Elementary provides adaptive anomaly detection using historical patterns rather than static thresholds:

  • volume_anomalies — row count deviation from historical patterns
  • freshness_anomalies — adaptive monitoring of update frequency
  • column_anomalies — statistical tracking of column-level metrics
  • schema_changes — unexpected column additions, deletions, or type changes

This entire category of “unknown unknowns” testing does not exist in the Dataform world.

Unit Testing

dbt 1.8 introduced native unit tests that validate transformation logic with mocked inputs before data touches the warehouse:

unit_tests:
- name: test_discount_calculation
model: mrt__finance__orders
given:
- input: ref('base__shopify__orders')
rows:
- {order_id: 1, subtotal: 100, discount_code: "SAVE20"}
expect:
rows:
- {order_id: 1, discount_amount: 20, final_total: 80}

Unit tests answer “is my SQL correct?” rather than “is my data healthy?” Dataform has no equivalent mechanism. You cannot test transformation logic in isolation without running it against real data.

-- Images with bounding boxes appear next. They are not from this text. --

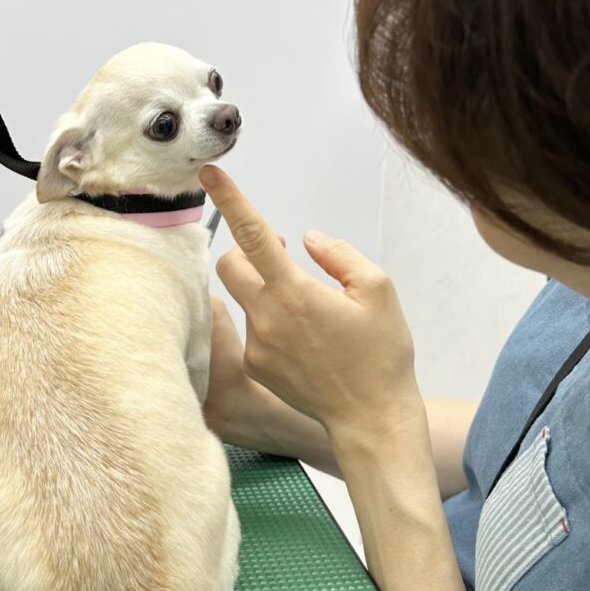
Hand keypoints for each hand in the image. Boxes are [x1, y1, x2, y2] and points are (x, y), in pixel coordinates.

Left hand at [200, 165, 419, 436]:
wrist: (370, 417)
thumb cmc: (380, 354)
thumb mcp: (378, 291)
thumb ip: (340, 255)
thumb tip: (308, 240)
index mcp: (295, 291)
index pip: (253, 234)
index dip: (230, 199)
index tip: (208, 173)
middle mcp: (266, 317)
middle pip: (229, 264)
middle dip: (247, 252)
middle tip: (282, 256)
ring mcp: (257, 344)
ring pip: (243, 297)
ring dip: (263, 289)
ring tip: (305, 309)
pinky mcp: (256, 365)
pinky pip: (252, 329)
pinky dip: (270, 322)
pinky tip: (303, 340)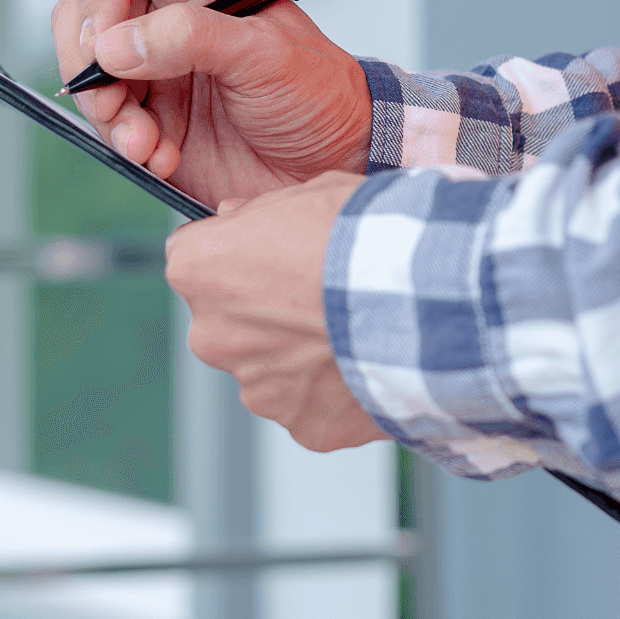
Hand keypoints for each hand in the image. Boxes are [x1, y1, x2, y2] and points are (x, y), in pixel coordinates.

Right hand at [51, 0, 371, 205]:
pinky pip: (106, 121)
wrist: (333, 159)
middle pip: (83, 13)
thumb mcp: (265, 54)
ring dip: (109, 114)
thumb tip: (115, 44)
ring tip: (148, 143)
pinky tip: (163, 156)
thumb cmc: (318, 93)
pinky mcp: (150, 113)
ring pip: (87, 73)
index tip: (108, 46)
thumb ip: (191, 39)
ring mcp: (154, 63)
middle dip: (91, 64)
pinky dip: (125, 143)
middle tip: (116, 101)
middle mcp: (168, 11)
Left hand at [166, 171, 388, 450]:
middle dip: (265, 313)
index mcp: (200, 270)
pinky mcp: (303, 425)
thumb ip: (262, 211)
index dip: (236, 254)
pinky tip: (368, 363)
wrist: (424, 297)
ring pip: (271, 370)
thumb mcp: (312, 193)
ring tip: (355, 331)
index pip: (194, 260)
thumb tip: (237, 218)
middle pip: (228, 324)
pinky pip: (312, 406)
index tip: (270, 254)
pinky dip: (335, 391)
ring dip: (301, 356)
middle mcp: (212, 336)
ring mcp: (257, 388)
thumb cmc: (367, 236)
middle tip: (321, 296)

Custom Assertions in Dataform

Dataform’s escape hatch is the custom assertion file. You create a .sqlx file with type: "assertion" that returns rows violating a condition:

config {
type: "assertion",
schema: "assertions"
}
-- Fails if any customer has negative lifetime value
SELECT customer_id, lifetime_value
FROM ${ref("mrt_customers")}
WHERE lifetime_value < 0

If the query returns rows, the assertion fails. This is equivalent to dbt’s singular tests. It works, but every assertion is a separate file with handwritten SQL. There is no parameterization, no reuse pattern, no test library to draw from.

The Devoteam dataform-assertions package is one of the few third-party options available, providing some reusable assertion patterns. But it is a single community package versus dbt’s ecosystem of hundreds.

The Practical Impact

For projects with basic testing needs — primary key uniqueness, null checks, a handful of business rules — Dataform’s assertions are adequate. Many small projects genuinely do not need statistical distribution tests or anomaly detection.

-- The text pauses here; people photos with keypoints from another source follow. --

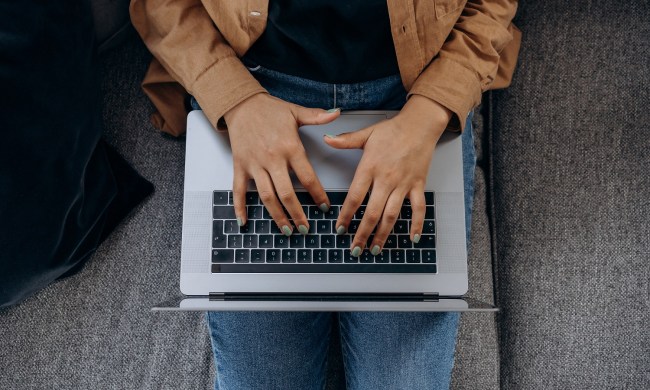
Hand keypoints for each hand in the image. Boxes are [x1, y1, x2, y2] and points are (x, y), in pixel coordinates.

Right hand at [224, 93, 339, 234]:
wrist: (241, 104)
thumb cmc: (269, 110)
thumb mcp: (295, 111)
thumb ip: (317, 116)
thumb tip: (337, 113)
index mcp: (289, 147)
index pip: (307, 176)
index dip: (317, 194)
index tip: (324, 207)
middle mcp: (272, 158)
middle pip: (286, 193)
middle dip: (297, 214)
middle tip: (305, 228)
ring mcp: (254, 164)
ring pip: (266, 196)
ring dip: (276, 215)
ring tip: (286, 230)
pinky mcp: (240, 166)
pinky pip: (238, 190)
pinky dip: (240, 207)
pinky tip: (244, 222)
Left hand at [324, 95, 452, 254]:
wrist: (420, 125)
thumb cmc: (393, 130)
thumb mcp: (366, 134)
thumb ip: (345, 140)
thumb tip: (326, 139)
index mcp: (370, 168)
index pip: (354, 197)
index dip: (346, 215)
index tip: (340, 229)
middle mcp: (386, 179)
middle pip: (372, 213)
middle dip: (362, 234)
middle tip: (355, 249)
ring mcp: (403, 184)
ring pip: (392, 215)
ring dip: (383, 235)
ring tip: (375, 249)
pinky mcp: (418, 185)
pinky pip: (418, 208)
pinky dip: (416, 224)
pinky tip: (412, 238)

The gap becomes painful as complexity grows. A project with 100+ models, dozens of foreign key relationships, and business-critical data quality requirements will spend significant engineering time building custom assertions that dbt teams get out of the box. That engineering time is a real cost that offsets Dataform’s zero licensing price.

The testing gap is self-reinforcing. Teams that lack easy testing tools tend to write fewer tests. The friction of writing custom assertions for every new test type means many valid tests never get written. In dbt, adding a relationships test is one line of YAML. In Dataform, it requires a new file with a custom query. The difference in friction determines the difference in coverage.